• Texto citado:
-.-.-

En
un hecho sin precedentes, todos los cubanos tuvimos la oportunidad de
ver en vivo, por la televisión nacional, la ceremonia inaugural del
segundo mandato del presidente Barack Obama.
Presenciamos un acto sobrio y tradicionalista, frente a una imagen del capitolio que se me antoja más imponente que la real,
donde otra vez impresionó la personalidad y capacidad de comunicación
del mandatario, así como la cantidad de personas que asistieron al
evento, aunque fue menor y menos entusiasta que hace cuatro años. Para
los cubanos, al menos los mejor enterados, no dejó tener un valor
simbólico que dos personas de nuestro origen, un pastor y un poeta,
tuviesen cierto protagonismo en la actividad y fuesen escogidos
precisamente por representar la diversidad y la tolerancia.
Desde mi punto de vista fue un buen
discurso, en el cual, más allá de la obligada retórica a que nos tienen
acostumbrados estos actos, donde se exalta hasta el delirio la supuesta
superioridad del pueblo norteamericano y los valores divinos de su
sistema político, Obama tuvo la audacia de traer a colación problemas
muy graves de esa sociedad y tratarlos con un nivel de complejidad que
no es común en los políticos de ese país.
Es cierto que también fuimos testigos de
mentiras monumentales, como que ha terminado una década de guerras y la
recuperación económica ha comenzado. No obstante, si limpiamos la paja,
podremos encontrar elementos novedosos, que explican por qué Obama, más
allá de sus inconsistencias y debilidades, representa un momento nuevo
de la política de Estados Unidos.
Como era de esperar, el presidente hizo
un llamado a la unidad de los estadounidenses, pero si lo miramos con
detenimiento, encontraremos que no se habló de una unidad sin matices,
como superficialmente ha comentado la prensa, sino que se basó en
principios recogidos en la Constitución, los cuales, según dijo, “aunque
son verdades evidentes, nunca han sido ejecutadas por sí solas”, con lo
que hizo un sutil repaso crítico de la historia norteamericana.
Otro elemento doctrinario que no debe ser
pasado por alto, es el énfasis del discurso en la igualdad. Debemos ser
iguales “no solo ante los ojos de Dios, sino ante nuestros propios
ojos”, dijo el presidente, y afirmó que debe existir “una medida básica
de seguridad y dignidad” para todos los ciudadanos. Está claro que Obama
está a mil millas de ser socialista, pero dicho esto en un país que
rinde culto al individualismo y el egoísmo no deja de tener relevancia,
ya que incluso asumiéndolo con la duda de que se trata de un ejercicio
demagógico, nos indica la necesidad de satisfacer los requerimientos de
sectores de la población que ya no pueden dejar de ser escuchados.

-.-.-

• Objetivos:
a. Resume en forma de lista el párrafo del texto citado que empieza con "Otro elemento doctrinario" y conserva sus datos principales.
b. Transcribe sin cambios el fragmento del texto citado que comienza en "Desde mi punto" y termina en "de ese país.".
Los registros son un material aparte, sin relación con el texto citado.

[Datos de posición de los elementos]
-.-.-

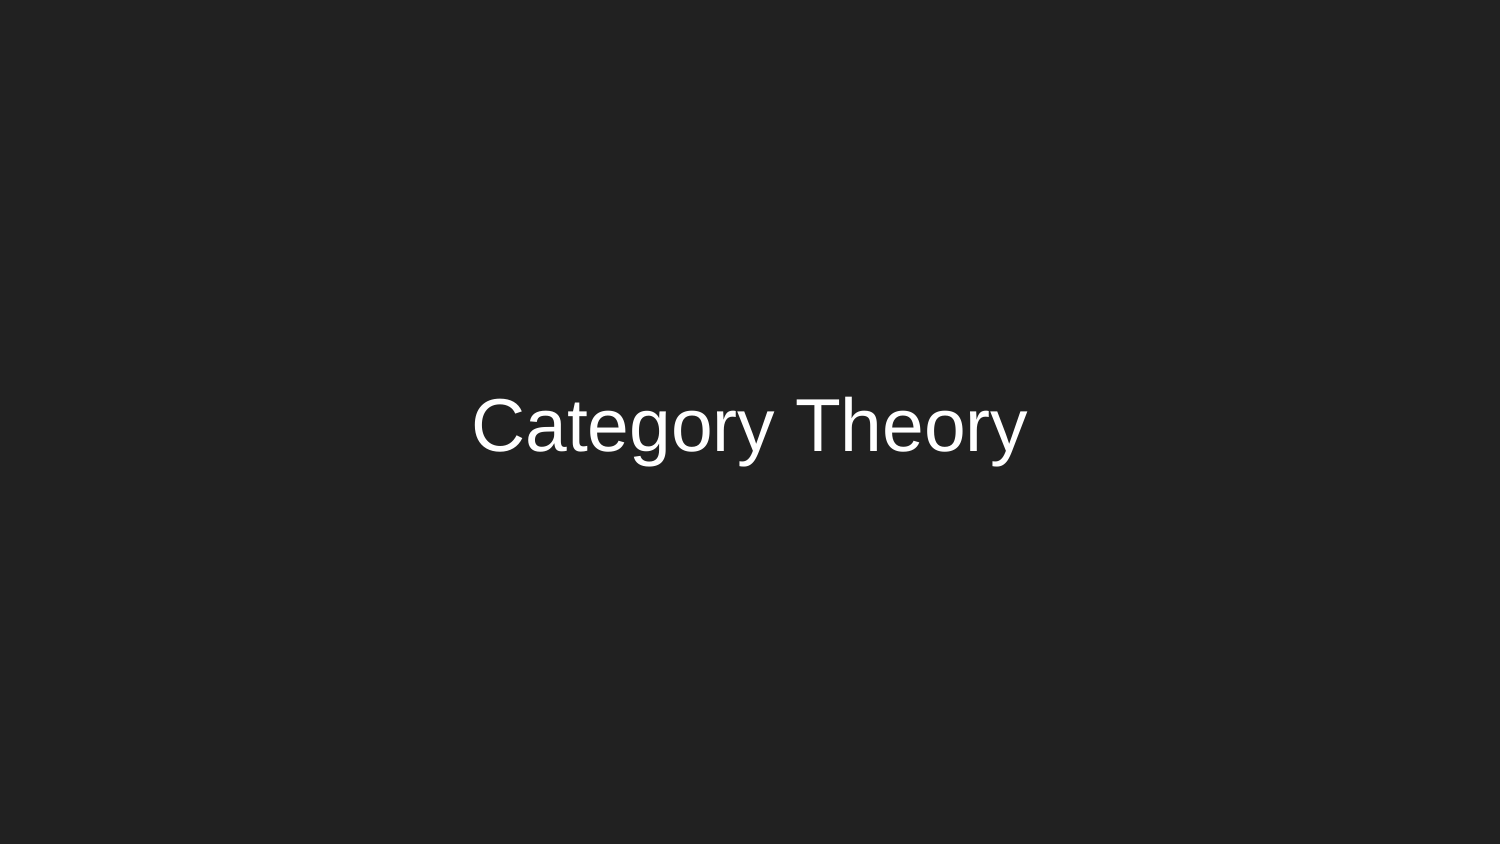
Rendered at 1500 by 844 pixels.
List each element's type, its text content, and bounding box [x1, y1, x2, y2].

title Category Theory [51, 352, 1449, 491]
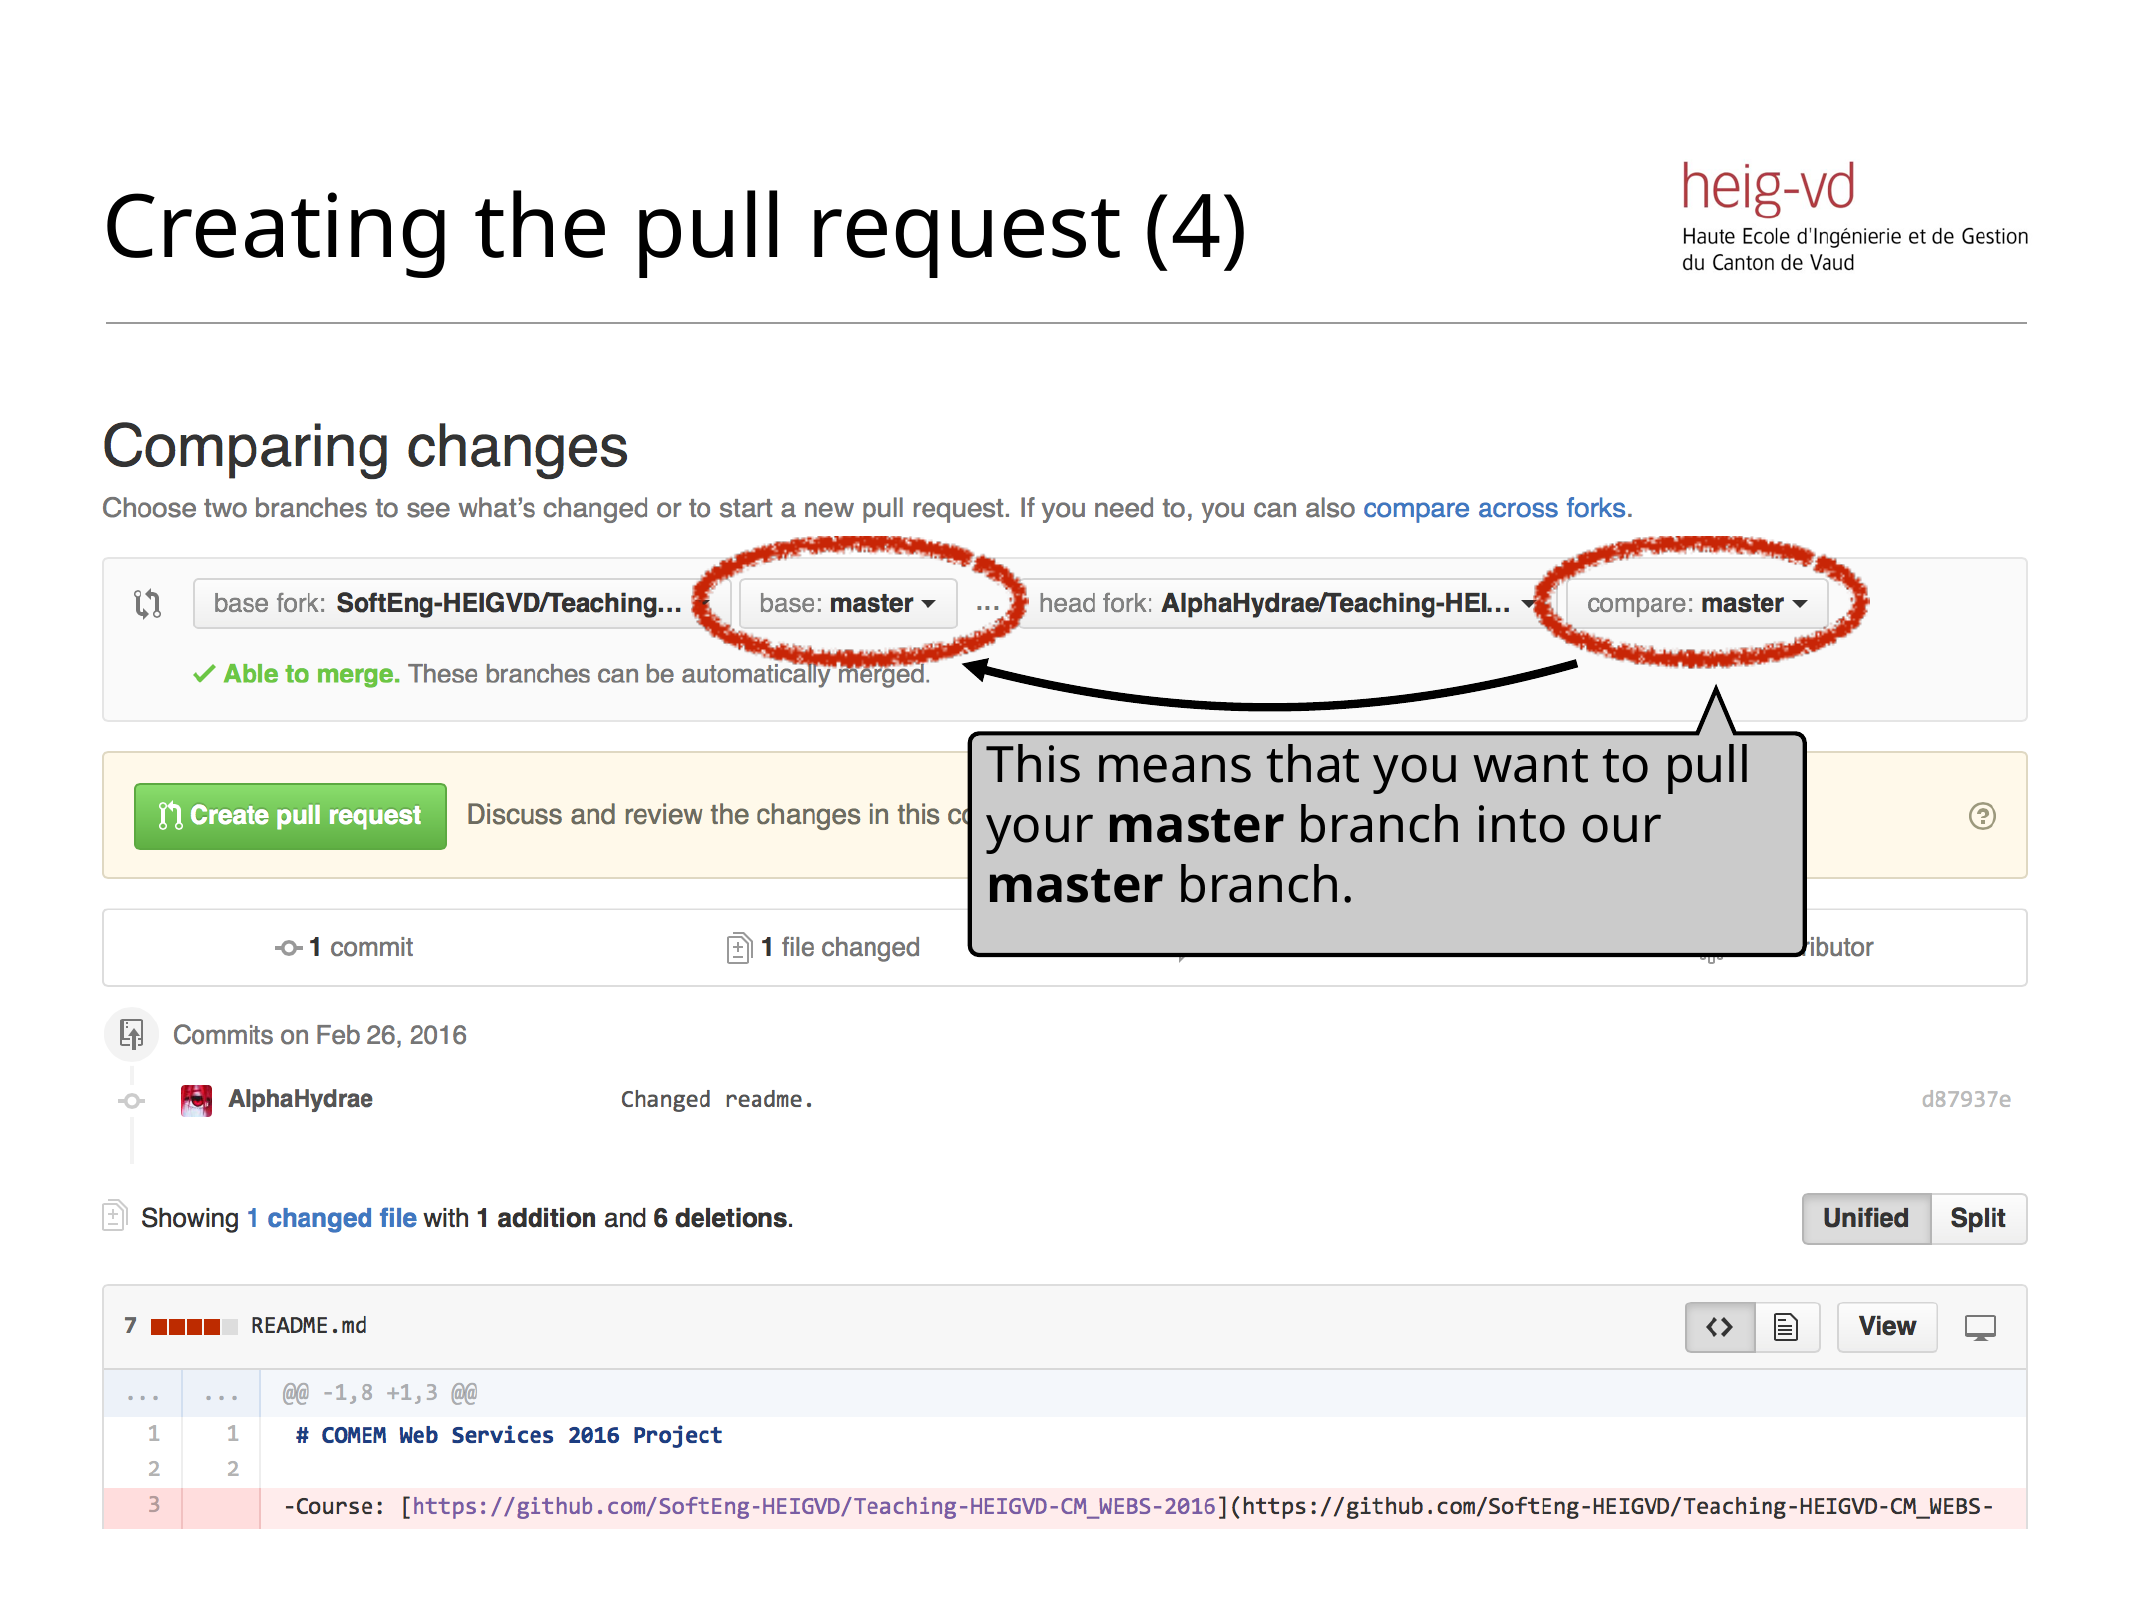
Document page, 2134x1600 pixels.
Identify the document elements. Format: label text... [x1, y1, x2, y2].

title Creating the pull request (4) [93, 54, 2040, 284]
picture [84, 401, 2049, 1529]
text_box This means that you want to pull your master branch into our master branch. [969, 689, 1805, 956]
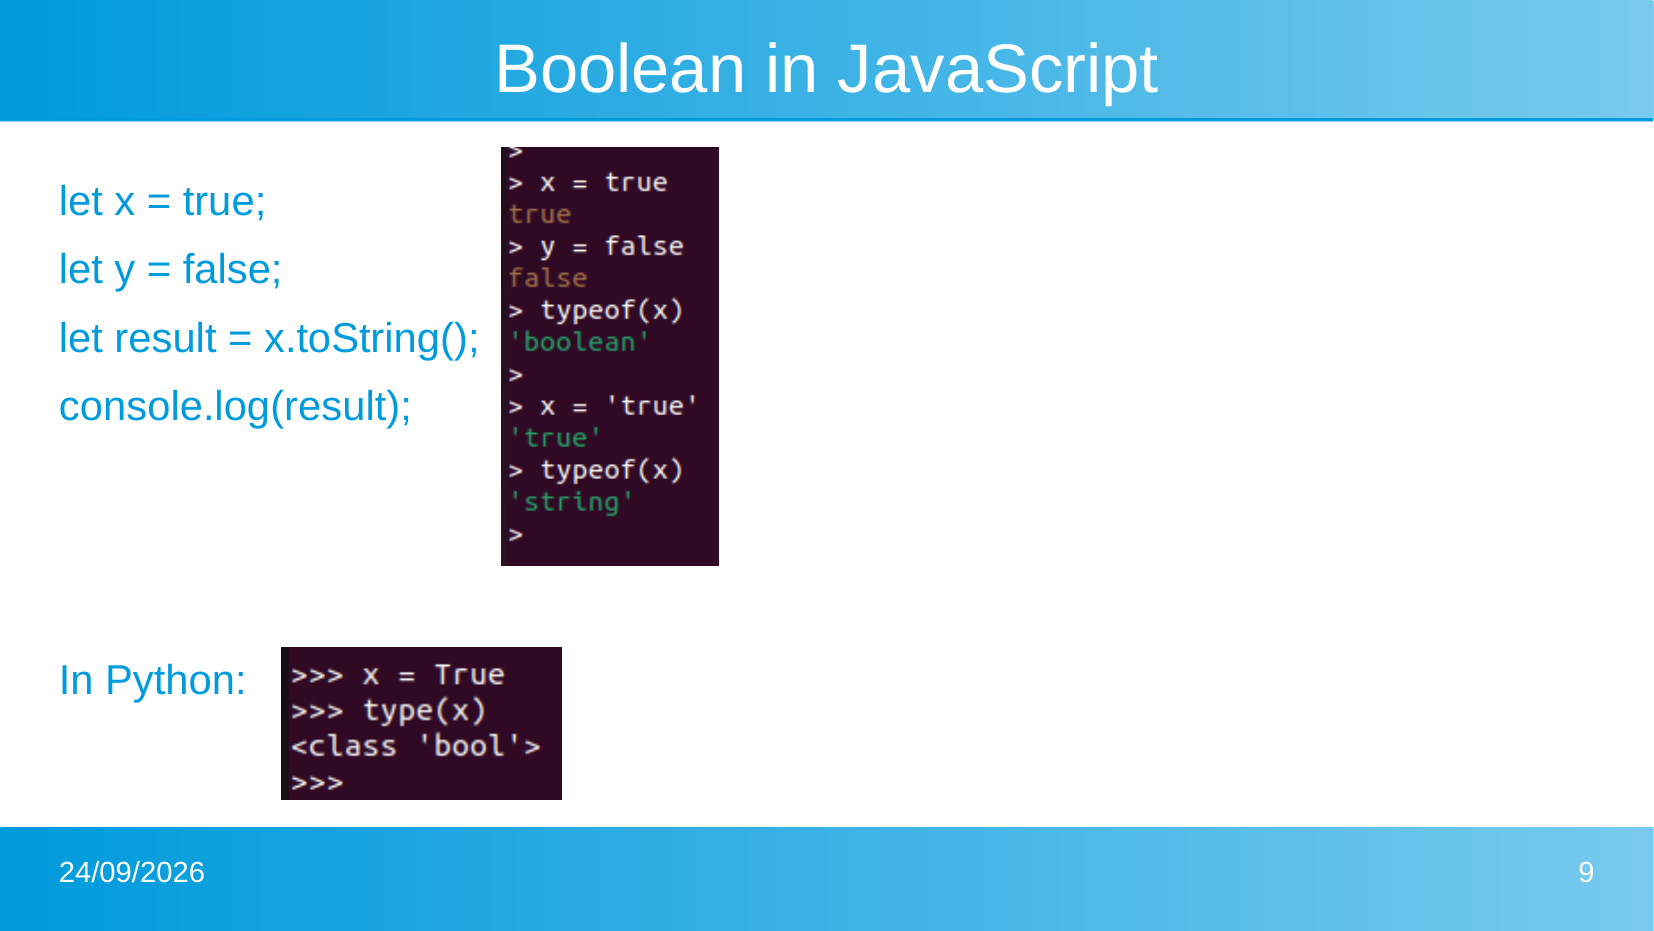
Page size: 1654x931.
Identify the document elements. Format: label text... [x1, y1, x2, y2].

-.-.-

• Resultados:
a.
- El discurso puso énfasis en la igualdad.
- Obama dijo que debemos ser iguales "no solo ante los ojos de Dios, sino ante nuestros propios ojos".
- Afirmó que debe existir "una medida básica de seguridad y dignidad" para todos los ciudadanos.
- Obama está a mil millas de ser socialista, pero decir esto en un país que rinde culto al individualismo y el egoísmo tiene relevancia.
- Aunque pueda tratarse de un ejercicio demagógico, muestra la necesidad de satisfacer los requerimientos de sectores de la población que ya no pueden dejar de ser escuchados.

b.
Desde mi punto de vista fue un buen
discurso, en el cual, más allá de la obligada retórica a que nos tienen
acostumbrados estos actos, donde se exalta hasta el delirio la supuesta
superioridad del pueblo norteamericano y los valores divinos de su
sistema político, Obama tuvo la audacia de traer a colación problemas
muy graves de esa sociedad y tratarlos con un nivel de complejidad que
no es común en los políticos de ese país.